# Instructions for the task
Can you give the material below as a Markdown table with a Row column for the row number and a Line column for the line, starting at the beginning of the material and going on through the line containing "Reading right to", with blank lines and pictures left out?

>>

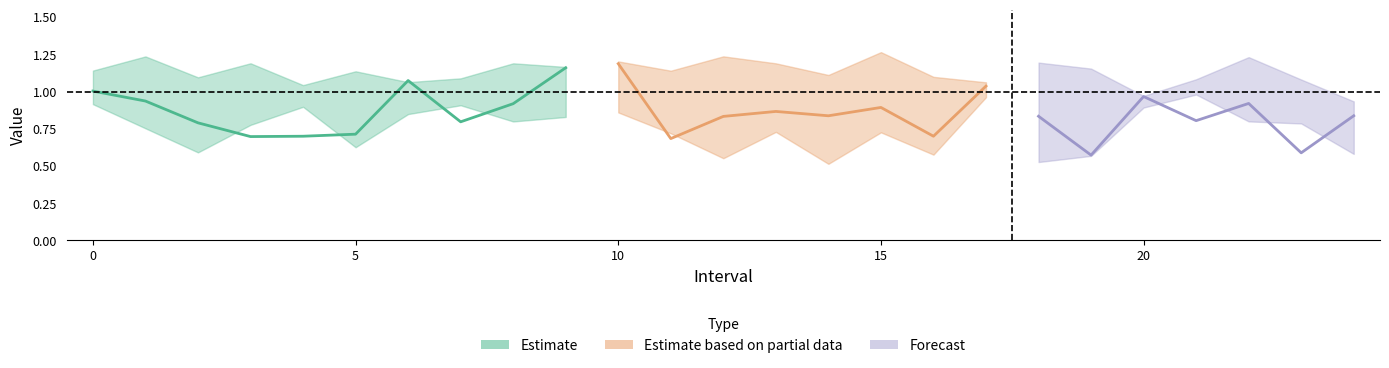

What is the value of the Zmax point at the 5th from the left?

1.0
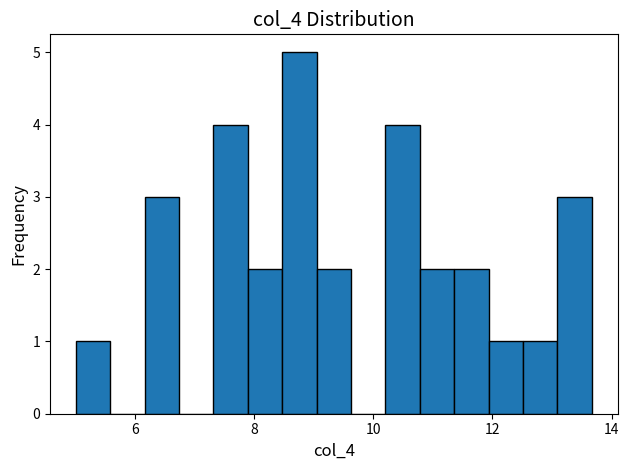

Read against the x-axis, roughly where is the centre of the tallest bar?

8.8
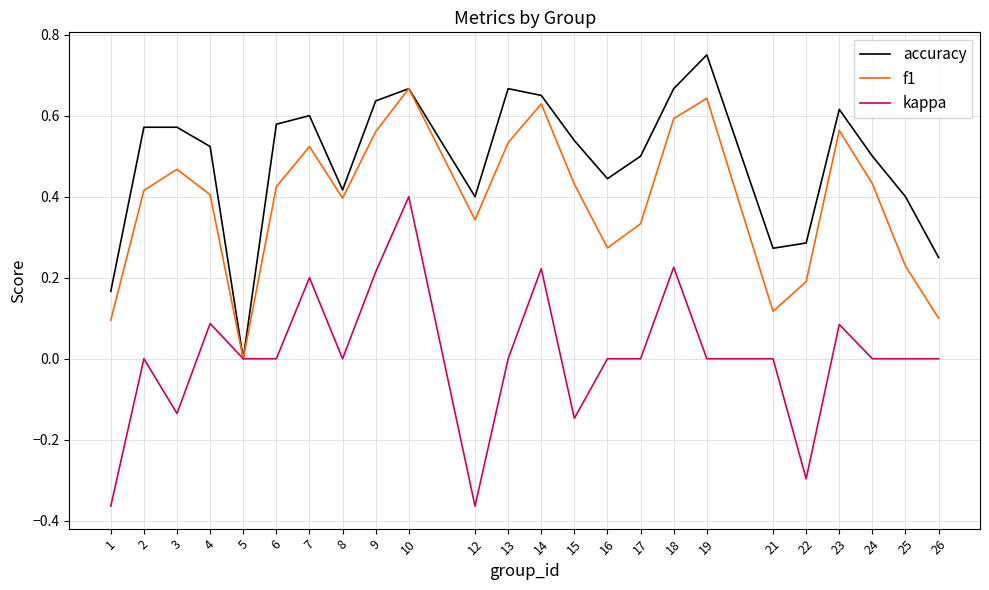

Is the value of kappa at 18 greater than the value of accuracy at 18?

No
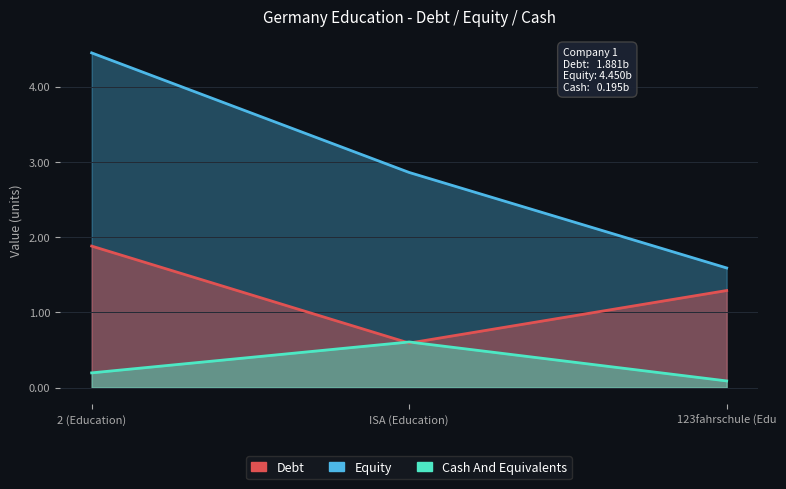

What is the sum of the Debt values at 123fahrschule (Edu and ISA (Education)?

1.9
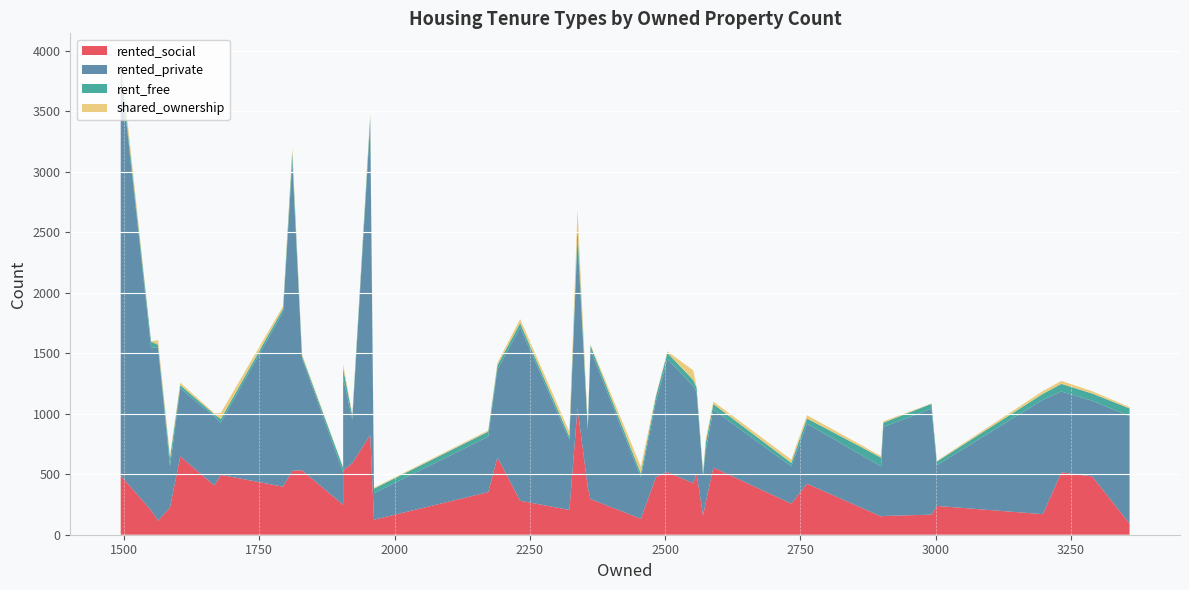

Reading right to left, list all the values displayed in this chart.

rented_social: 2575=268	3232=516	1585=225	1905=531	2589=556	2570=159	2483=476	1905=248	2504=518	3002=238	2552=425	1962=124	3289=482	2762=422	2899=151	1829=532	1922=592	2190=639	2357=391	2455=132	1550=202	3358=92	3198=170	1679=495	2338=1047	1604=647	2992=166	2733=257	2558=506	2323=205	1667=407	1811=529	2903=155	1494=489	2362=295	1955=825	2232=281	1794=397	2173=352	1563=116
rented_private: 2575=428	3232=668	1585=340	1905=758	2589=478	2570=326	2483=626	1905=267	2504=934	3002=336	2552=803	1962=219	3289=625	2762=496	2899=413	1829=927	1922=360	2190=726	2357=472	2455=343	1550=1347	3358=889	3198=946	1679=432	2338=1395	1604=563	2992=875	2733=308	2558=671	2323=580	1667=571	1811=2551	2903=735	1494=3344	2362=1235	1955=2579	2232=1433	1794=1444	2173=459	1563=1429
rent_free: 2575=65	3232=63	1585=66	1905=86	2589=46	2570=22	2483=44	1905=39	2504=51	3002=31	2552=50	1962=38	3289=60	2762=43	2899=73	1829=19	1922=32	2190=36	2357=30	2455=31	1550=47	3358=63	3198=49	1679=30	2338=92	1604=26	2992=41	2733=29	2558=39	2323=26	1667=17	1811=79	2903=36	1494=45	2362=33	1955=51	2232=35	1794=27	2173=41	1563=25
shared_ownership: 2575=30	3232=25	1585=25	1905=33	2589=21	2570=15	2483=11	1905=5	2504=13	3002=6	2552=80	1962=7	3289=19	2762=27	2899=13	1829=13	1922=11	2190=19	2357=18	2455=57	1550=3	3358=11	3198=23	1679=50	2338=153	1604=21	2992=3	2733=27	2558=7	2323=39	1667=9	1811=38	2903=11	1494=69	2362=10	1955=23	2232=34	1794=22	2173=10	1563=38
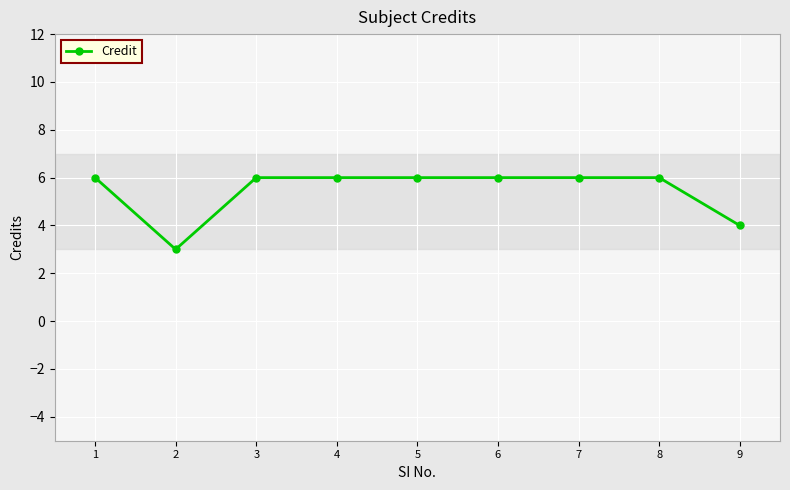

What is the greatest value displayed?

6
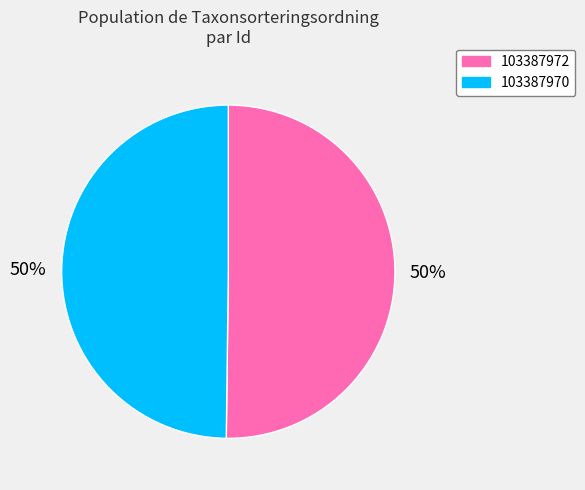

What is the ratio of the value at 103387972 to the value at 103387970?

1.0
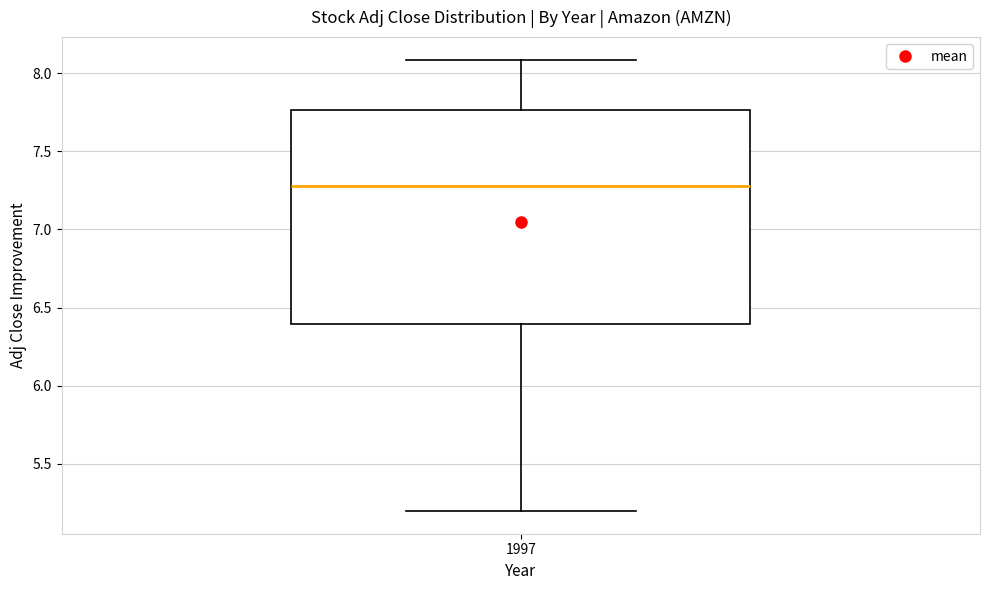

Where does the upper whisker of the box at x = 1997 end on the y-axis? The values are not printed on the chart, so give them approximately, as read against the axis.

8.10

<<

# Answer space
| Row | Line |
|---|---|
| 1 | What is the value of the Zmax point at the 5th from the left? |
| 2 | 1.0 |
| 3 | Read against the x-axis, roughly where is the centre of the tallest bar? |
| 4 | 8.8 |
| 5 | Is the value of kappa at 18 greater than the value of accuracy at 18? |
| 6 | No |
| 7 | What is the sum of the Debt values at 123fahrschule (Edu and ISA (Education)? |
| 8 | 1.9 |
| 9 | Reading right to left, list all the values displayed in this chart. |